The Edgemont Incorporation Committee (EIC) announced April 15 it will draft a new petition in an effort to incorporate as the Town of Greenburgh’s seventh village. It will be the group’s third attempt to incorporate in the last four years.
Following a setback in February 2021, when the New York State Appellate Court denied the EIC’s second attempt, the EIC decided not to appeal the court’s decision, but to move forward with a new petition.
For proponents who seek to hold a referendum on incorporation, it’s been an uphill battle. When the Appellate Court agreed with Greenburgh Town Supervisor Paul Feiner’s argument that the petition failed to include a description of the territory to be incorporated with common certainty, it ruled that although the petition indicated that the proposed village boundaries were coterminous with the Greenville Fire District, records showed otherwise.
While the court denied the EIC’s petition due to common certainty, it ruled against Feiner’s mainstay arguments for denying the petition. The justices ruled that New York State village law didn’t require the list of regular inhabitants (LORI) to be completed and attached at the time of signing the petition and that the LORI was accurate even though it didn’t include the names and addresses of minors who live in the area to be incorporated.
As was the case when the EIC appealed its first petition, there is an expectation that court costs will need to be paid out, though it isn’t clear yet how much those costs will be.
According to Jim Hallowell, an Edgemont resident and partner at Gibson, Dunn & Crutcher, the firm representing the incorporation petitioners, court costs related to the appeal from the first petition are still unresolved. The Town requested the EIC pay $32,405 to cover the Town’s printing costs.
Feiner, who has long expressed opposition to incorporation, told the Enterprise it was important that the town remain unified, and that if Edgemont were to incorporate it would be “devastating” and result in “major financial ramifications.” He said he believes the State should pass a law to allow all the residents in the unincorporated area of a town to vote if an area wishes to incorporate.
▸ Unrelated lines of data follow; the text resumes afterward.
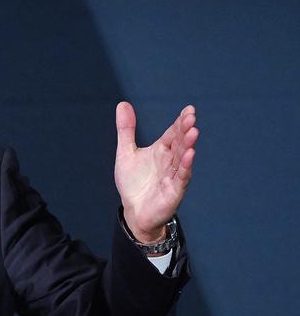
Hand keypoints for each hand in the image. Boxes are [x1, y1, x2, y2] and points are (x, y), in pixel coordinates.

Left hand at [114, 102, 198, 242]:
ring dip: (188, 145)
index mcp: (161, 150)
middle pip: (179, 143)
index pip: (172, 133)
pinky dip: (184, 166)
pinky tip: (189, 155)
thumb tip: (122, 103)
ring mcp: (173, 175)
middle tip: (191, 117)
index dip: (180, 122)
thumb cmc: (133, 182)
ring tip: (193, 132)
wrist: (134, 211)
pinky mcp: (173, 191)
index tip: (189, 109)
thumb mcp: (125, 153)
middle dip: (185, 130)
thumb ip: (126, 130)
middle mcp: (170, 161)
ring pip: (182, 158)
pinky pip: (180, 177)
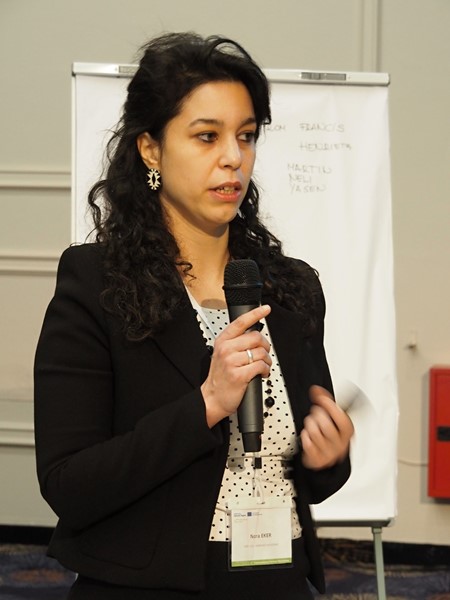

“I think the state Comptroller’s Office should basically do an analysis of the financial implications and share it with both people in Edgemont and the rest of the town,” Feiner said. “When you’re dealing with incorporation, you’re dealing with major long-term impacts, and I think people shouldn’t vote on the basis of campaign literature [or] rhetoric from one side or the other. There should be an independent, totally objective analyst.”
In 2018, when the EIC experienced a similar petition denial by the Appellate Court and appealed the ruling, the Court of Appeals refused to hear the case.
In an email to their supporters, EIC members said they expected Feiner to raise new challenges with the third petition, but that they were confident his efforts wouldn’t prevent a vote.
Jeff Sherwin, president of the EIC, said he expects volunteers from the organization to begin collecting petition signatures by the summer.
“No rational person would want their right to vote impaired or delayed,” Sherwin said. “We obviously wish we could have already voiced our opinion … [and] had our vote, but that’s not going to stop us from getting one.”